Another factor is that, as in many U.S. cities, San Francisco’s transit system focuses on commutes to downtown. The assumption is that most people who can afford cars will drive everywhere else. That was already a suspect assumption given our climate goals, but the rise of remote work makes it even more
important to rethink how public transit can meet our needs. Transit must evolve into a practical option for social trips, shopping, getting kids to school and commuting to working-class jobs not centered in the Financial District.
Muni has taken steps in that direction, shifting capacity to lines like the 29 Sunset and 8 Bayshore, which serve crosstown trips and outlying neighborhoods. As the example of 19th Avenue shows, however, more is needed. Ideally, increased service would go hand-in-hand with street changes. Page Slow Street, for example, could come with a bump in service on the parallel 21 Hayes, as Supervisor Dean Preston has requested.
Even with increased service, to make someone a regular bus rider, you first need to get them to try the bus. For those new to Muni, the system can be daunting. One barrier is fare payment. Filling up a Clipper card downtown is fine for someone who commutes there every day, but what if you mostly ride around the west side, which has few locations to purchase or fill a Clipper card? True, there are mobile options, but those only work if you’re tech-savvy enough to use them.

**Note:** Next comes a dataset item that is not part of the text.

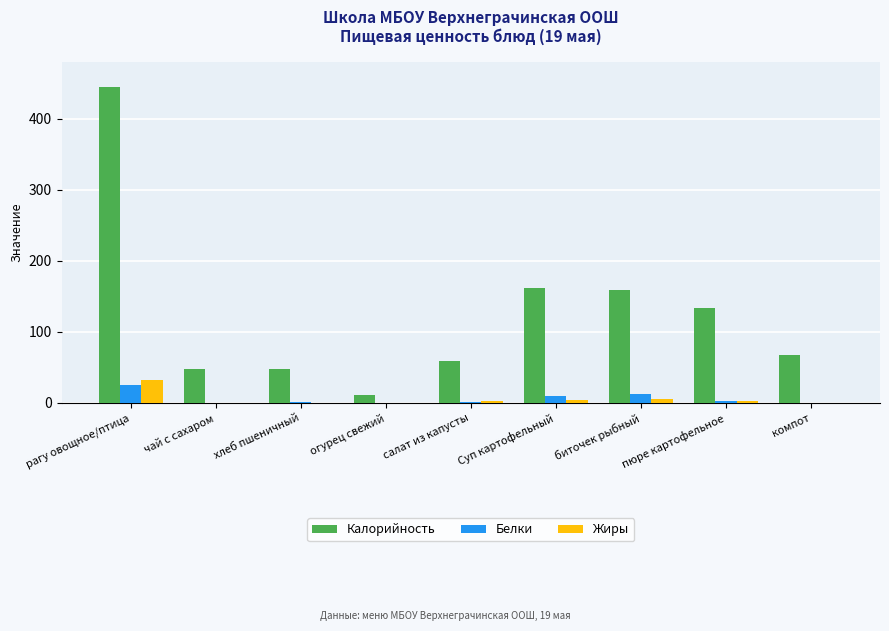

What is the sum of the Калорийность values at пюре картофельное and хлеб пшеничный?

181.0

A fare-free pilot program would encourage people to try Muni and pick up the transit-riding habit. It worked in Colorado, where transit agencies recently had lasting ridership gains after a month of free fares. Los Angeles, Kansas City, Washington, D.C., and New York City have also piloted or are considering
fare-free transit. San Francisco could try free transit citywide or on certain lines, such as the 18, 19, 44, 56 and similar “community” routes that serve outlying areas.
Free transit is hardly a radical idea, considering parking in much of San Francisco is free. Even in busy commercial areas, meters are shut off in the evenings and on Sundays (but fare boxes are not). Given Muni fares accounted for 12.7% of the Municipal Transportation Agency’s 2019-2020 revenue — and that percentage has likely dropped since the start of the pandemic — a new and dedicated funding source could replace it. An assured funding source would also make Muni more resilient, as BART is discovering. BART depends much more on fares, and therefore faces a much steeper budget shortfall than Muni does in the years ahead.

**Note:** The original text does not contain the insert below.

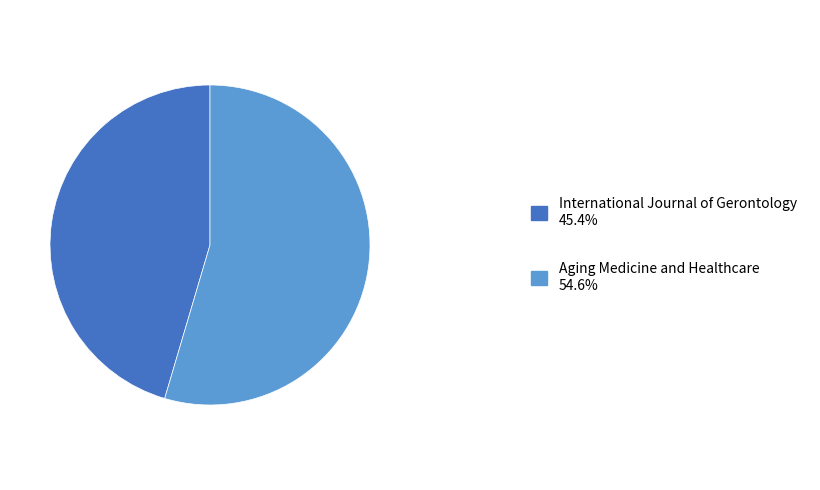

Combined, do International Journal of Gerontology 45.4% and Aging Medicine and Healthcare 54.6% account for over 50%?

Yes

On a free Muni, fare inspectors could be retrained as community ambassadors, which along with increased ridership, would help mitigate the safety concerns of riders, especially at night.
Propositions J and L have put a greener, lower-traffic San Francisco within our reach. To get there, we need to complement our wonderful bike lanes and Slow Streets with a renewed commitment to public transit. It’s time to invest in a Muni that welcomes all and is a dependable, easy choice for any trip in the city.